The living, renewing, communicating building
Piquing the interest of passers-by on Broadway since construction commenced in 2011, the dramatic, sculptural metal façade of the UTS Faculty of Engineering and IT’s new home is a future icon of Sydney’s city-scape.
But a glimpse beyond the architectural and technical genius of the building’s public face – behind the impressive screens that spell out ‘University of Technology Sydney Faculty of Engineering and Information Technology’ in a rework of binary code – reveals a living, breathing structure set to transform research, teaching and learning.
The building embodies UTS’s future-focussed Learning 2014 model, replacing traditional, large lecture theatres with smaller collaborative theatres and classrooms kitted out with cutting-edge technology. State-of-the-art labs and more informal learning spaces enhance the experience, and a crevasse-like atrium running through the heart of the building encourages spontaneous interaction between staff and students. The overall effect is to enable a more creative, organic and inspiring approach to learning.

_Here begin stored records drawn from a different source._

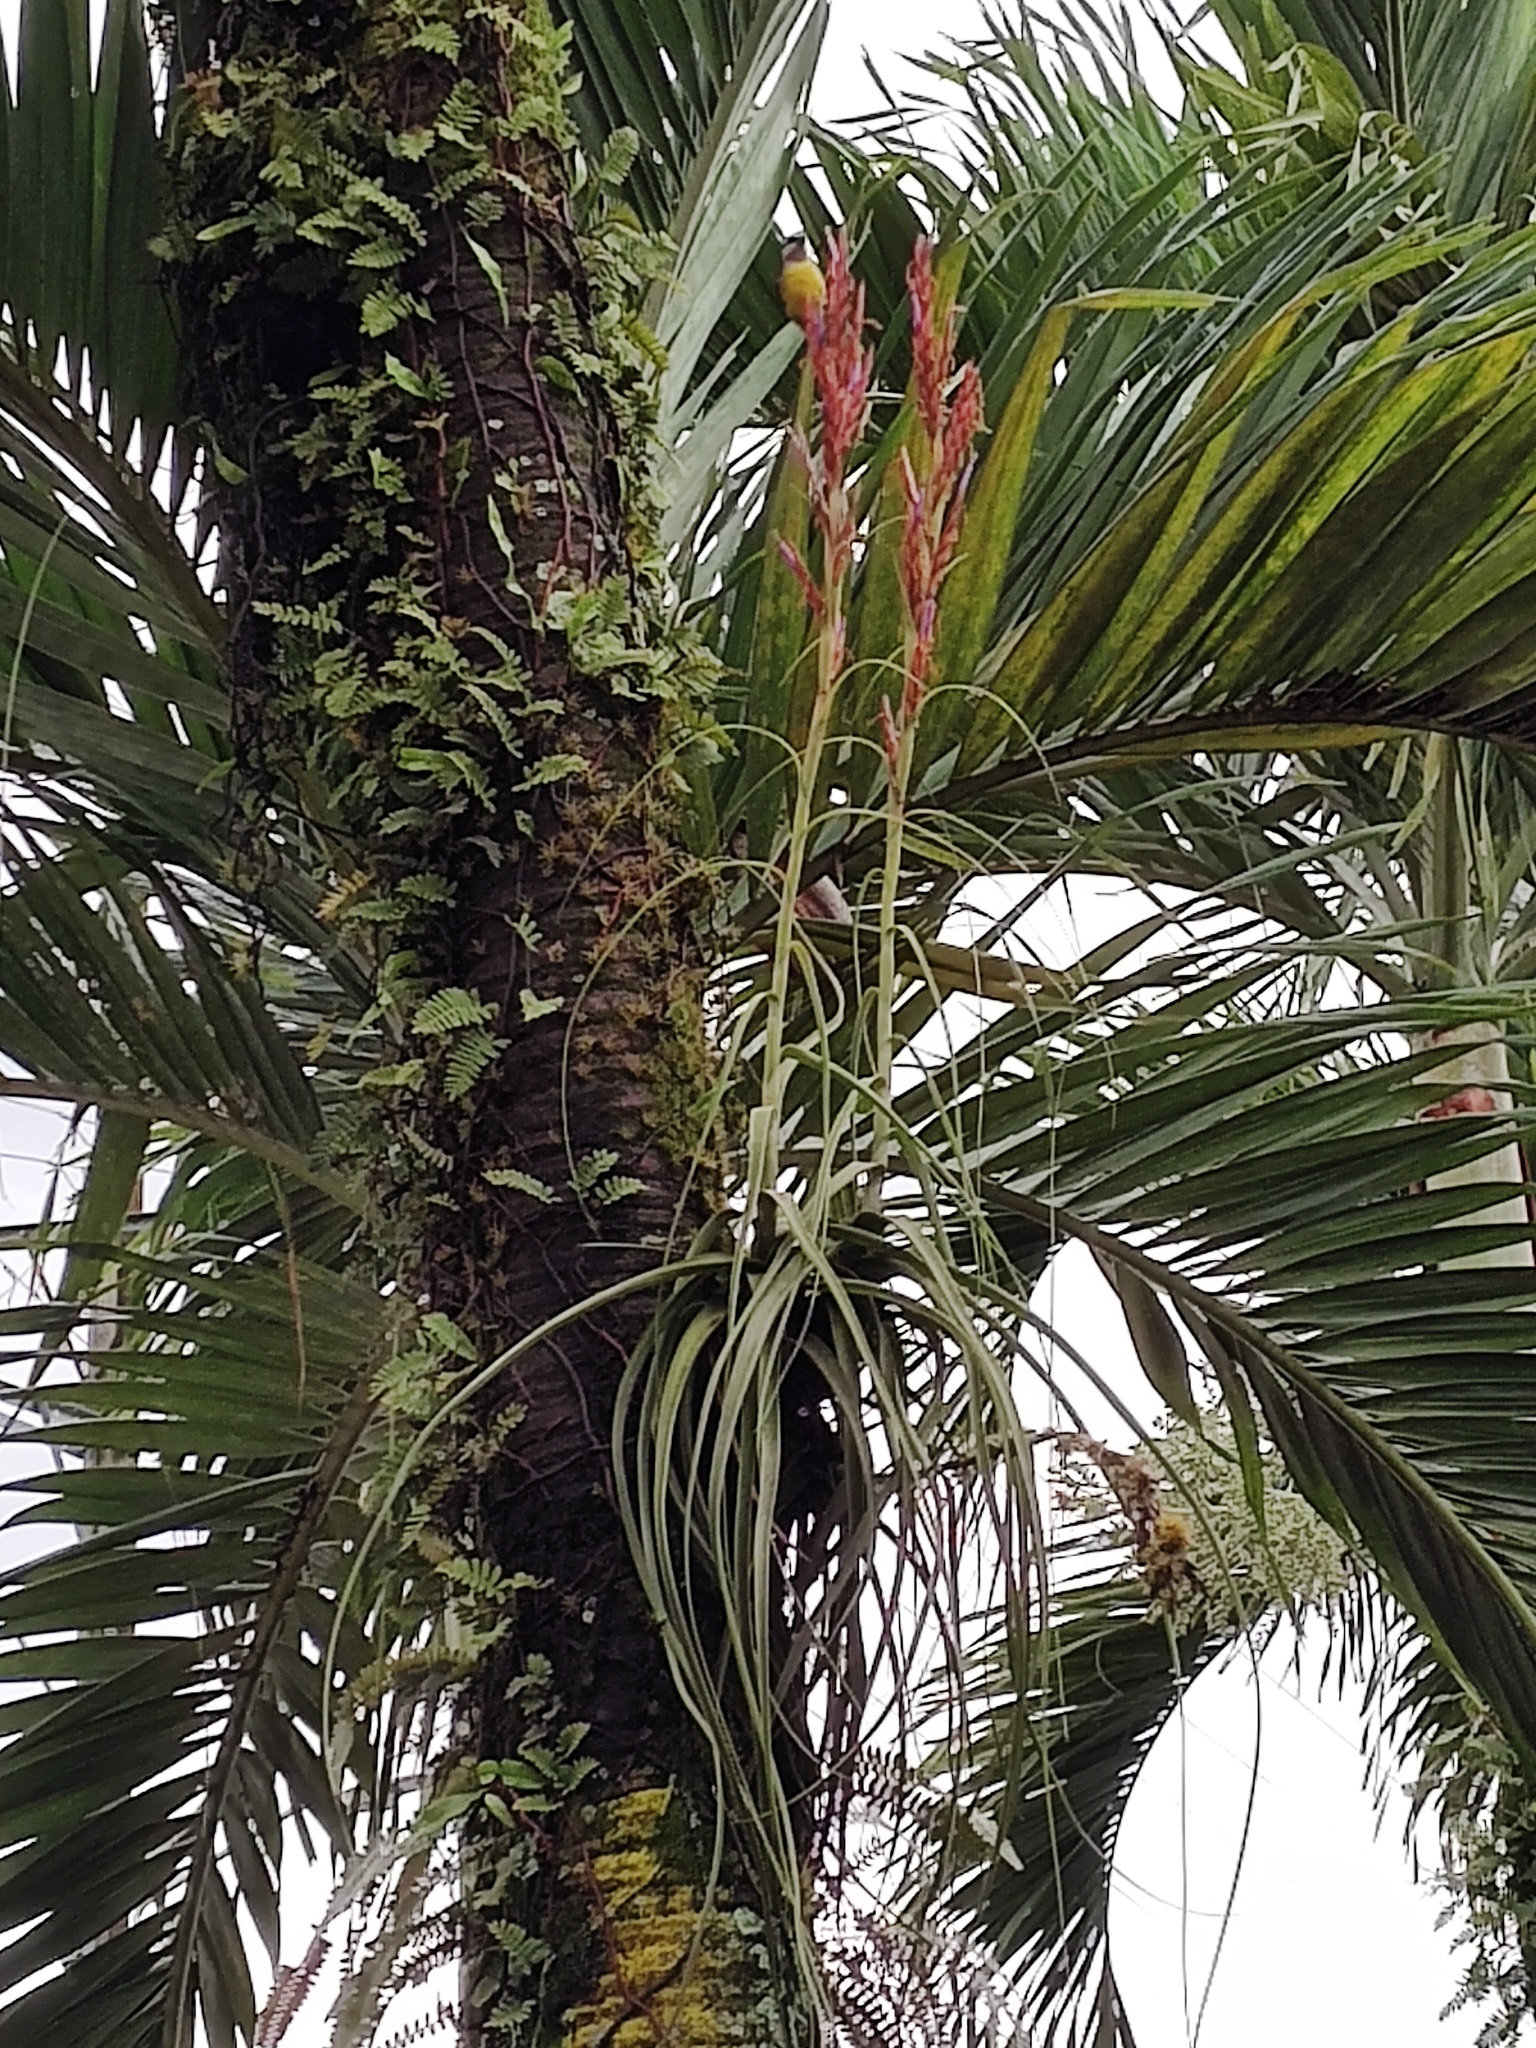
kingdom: Plantae
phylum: Tracheophyta
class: Liliopsida
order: Poales
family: Bromeliaceae
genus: Tillandsia
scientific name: Tillandsia balbisiana
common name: Northern needleleaf
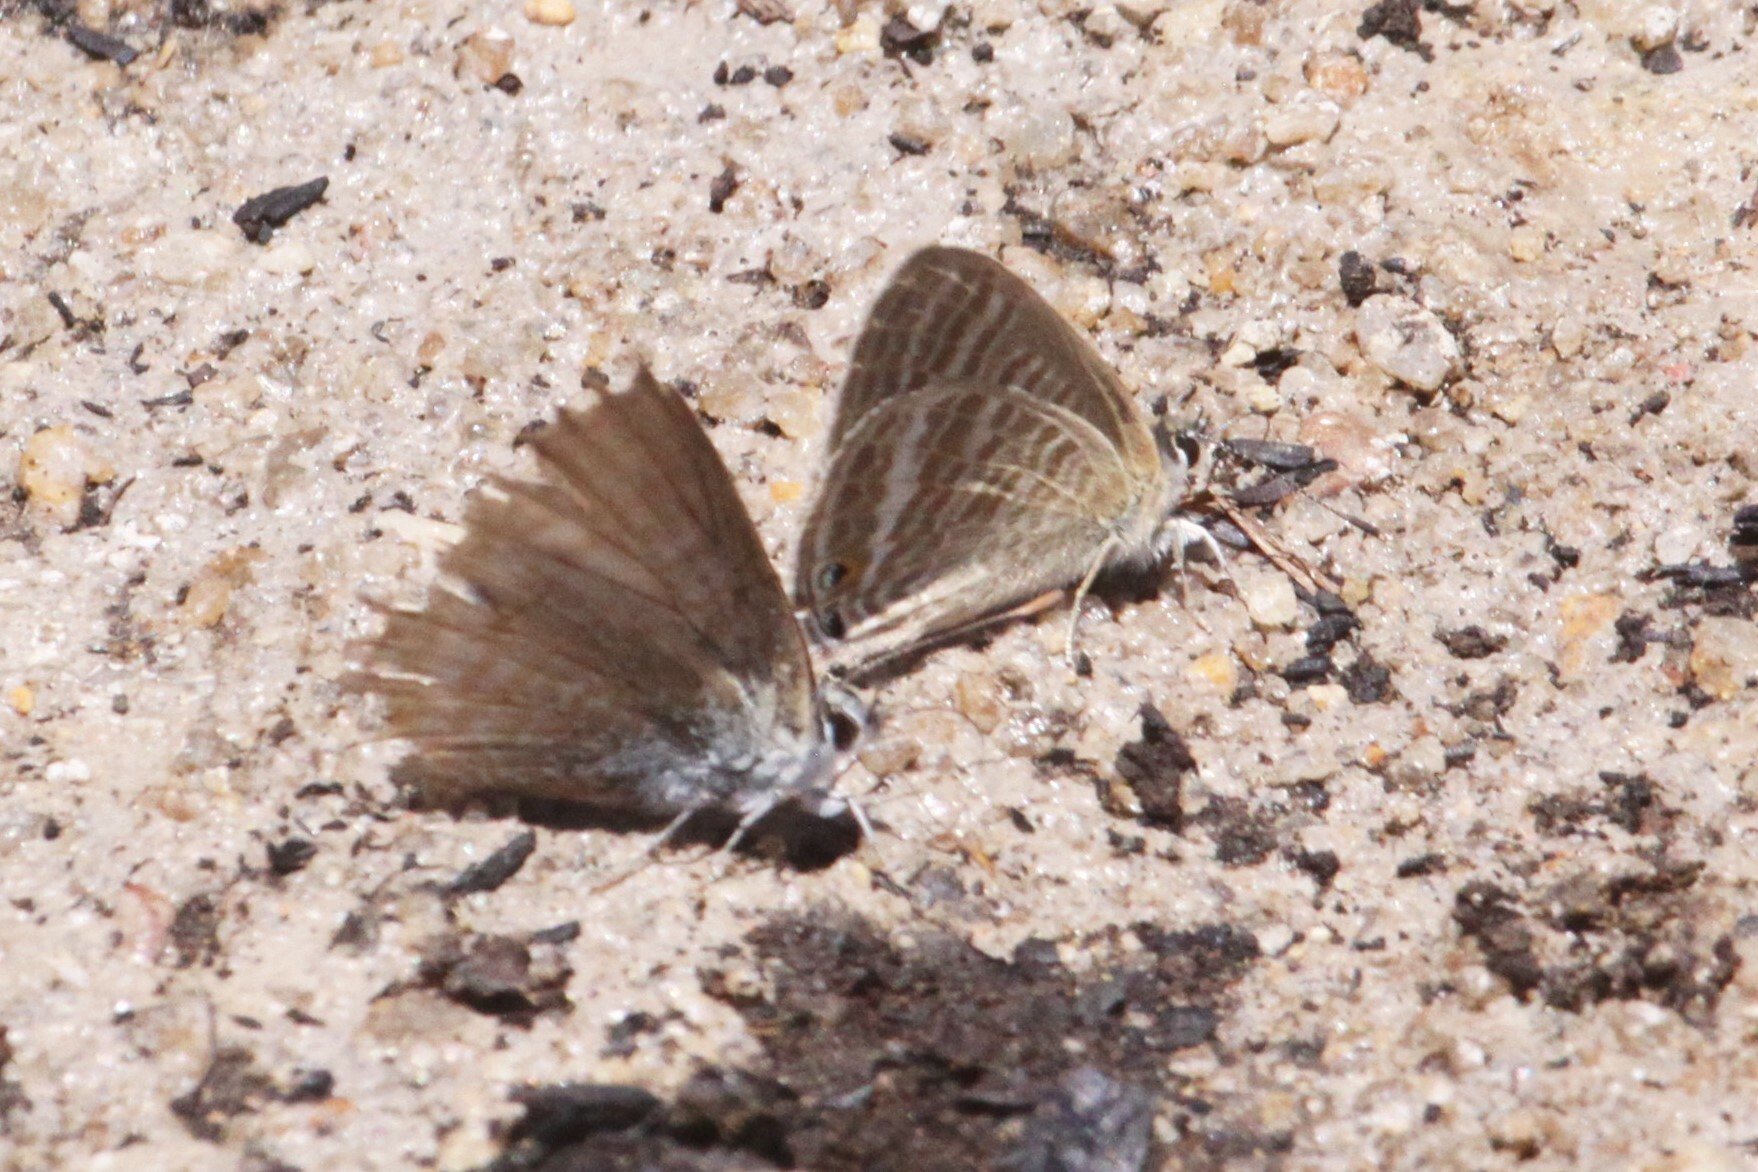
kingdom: Animalia
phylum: Arthropoda
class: Insecta
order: Lepidoptera
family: Lycaenidae
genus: Lampides
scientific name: Lampides boeticus
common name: Long-tailed blue
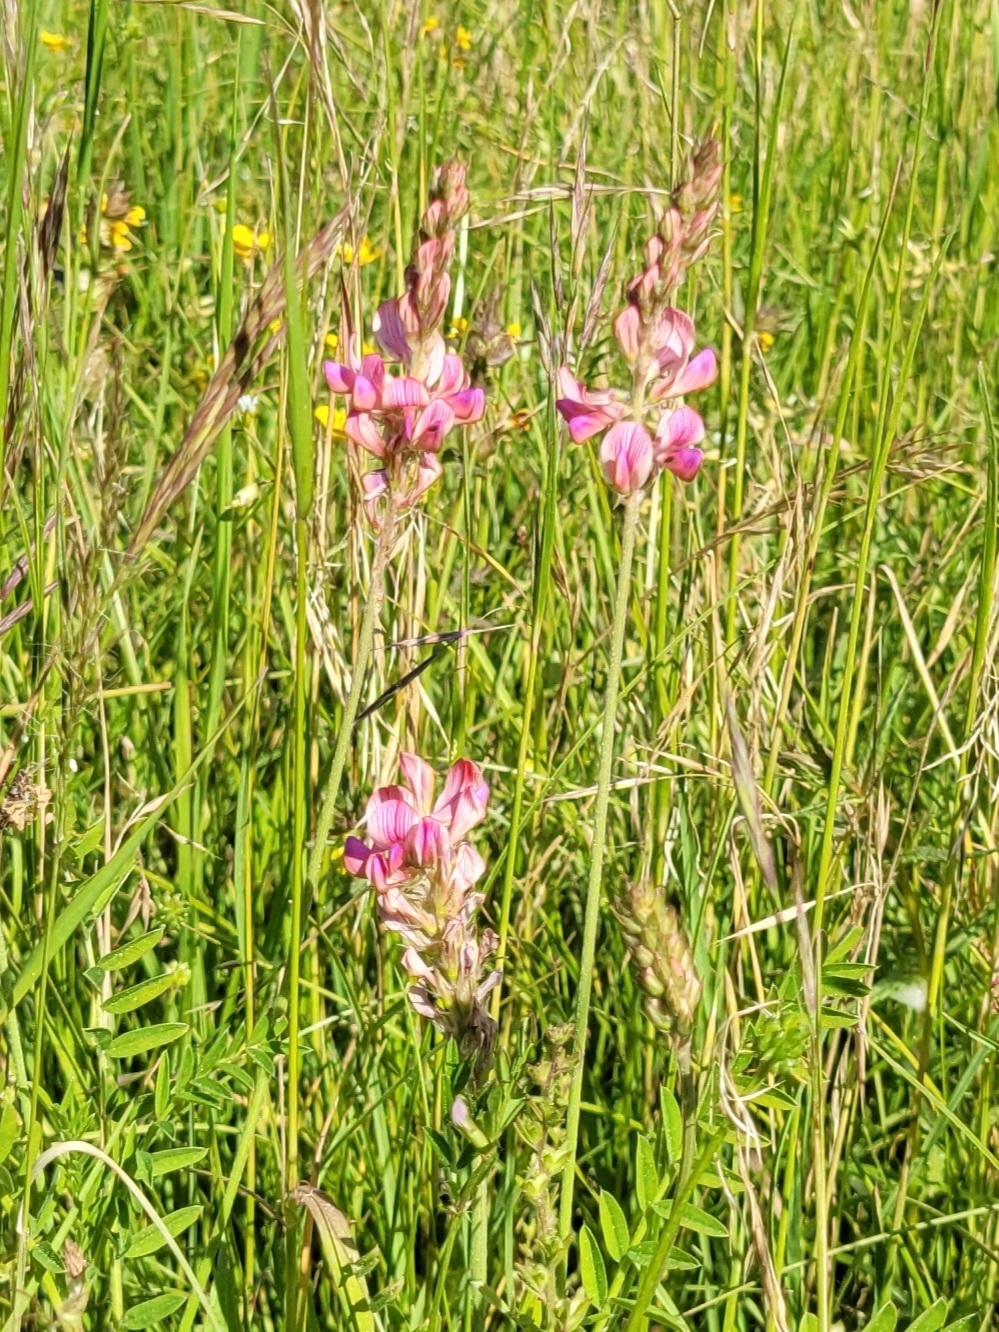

While much talk is around the show-stopping UTS Data Arena – an immersive 360 degree, 3D data visualisation facility that will change the way UTS uses data in teaching and learning practices – and the showcase potential of the Disruptive Technologies Laboratory’s holographic glass panels, the ‘wizardry’ of the building doesn’t end there. It’s also in the capacity of the floors, walls and roof to teach.
Through a combination of over 3,000 individual sensors, researchers can access real-time data on the structural and environmental health of the building: 2,600 internal environmental sensors will measure everything from temperature, humidity and pollutant levels through to indicators of potentially harmful gases, while 300 sensors embedded in the concrete will monitor changes in the very fabric of the building, like the ageing of concrete reinforcement steel and the movement of support columns.
For the Faculty’s Research Laboratories Manager Ray Clout, the building is the realisation of a wish list – a vision for a ‘living’ building explored in collaboration with the Dean of Engineering and IT, Professor Hung Nguyen.
Ray’s passion for the technological brilliance of the new Engineering and IT Building is contagious. In a career that’s seen him develop a micro satellite for the Australian Government and watch it launch into space, it’s a big call to say that his work on the development of the new building is a career highlight – but it is. “I see this as a fantastic opportunity for me to leave a lasting and significant legacy for future researchers and students”, he said.
Strain gauge sensors will measure the building’s movement and downward weight while ion selective electrode sensors will monitor the rate at which steel rusts and causes concrete to crack. The resultant data has the potential to be invaluable to the advancement of civil engineering knowledge and practice on a global scale, with comprehensive, ongoing information to improve building structures and inform future designs.
Alongside the boundless possibilities the building creates for researchers, this data source opens up unparalleled opportunities for teaching and brings together the disciplines of structural engineering and information technology in a very real way. “The data we’re collecting is sent to a server that’s accessible to any student or researcher,” Ray explains. “So it’s very exciting.”
The building communicates, but it also creates and renews. A roof-mounted wind turbine, solar panels and solar concentrating troughs feed into the building’s ‘micro-grid’, powering various laboratories and classrooms, the UTS ‘sky sign’, electric vehicle charging stations in the car park and hot water in some kitchens and common areas. “We’re also working on hydrogen cell vehicle recharge stations, so we are ready to support users as that technology becomes more common here”, Ray says. In the meantime, 288 new bicycle parking spaces will help staff and students to keep their travel impact light.
In-built sensors will speak to the Building Management System (BMS) and Energy Management System (EMS), measuring conditions, counting the number of people in various spaces, and adjusting heating and cooling levels accordingly for significant energy savings. Even the external binary-coded screens are more than just a pretty fascia, providing shading that could reduce energy use by as much as 15%.
Much of the technology that augments the building’s operation is pioneering and bespoke. The Co-Generation Plant – a cascaded system where waste hot water from each stage feeds the next stage of the plant to produce electricity, chilled water and domestic hot water – is the first of its kind. The custom-built Power and Electronic Control Centre – the nerve centre of the building – houses flow batteries that are still in the research stage in Australia.
“We’ve translated designs that thus far have been only been on paper and in models into a real working system, and custom made it to fit our purposes”, says Ray. And it’s a unique and compelling test-bed to inform teaching and research as well – a fact that’s generating great interest from researchers in Australia and around the world. “Standards Australian and RMIT are also keen to use the renewables technology in the building as a model for development of a Solar Thermal Concentration Standard, which we don’t have here as yet”, he said.
The single-largest project under construction as part of UTS’ $1 billion City Campus Master Plan, the Engineering and IT Building will be the first of the major buildings to open in 2014, with staff and facilities relocating from June and first classes commencing in Spring Semester. Our world-class facilities, innovative education methods and a building that is in itself a teacher and researcher mean we can look to the future with great anticipation.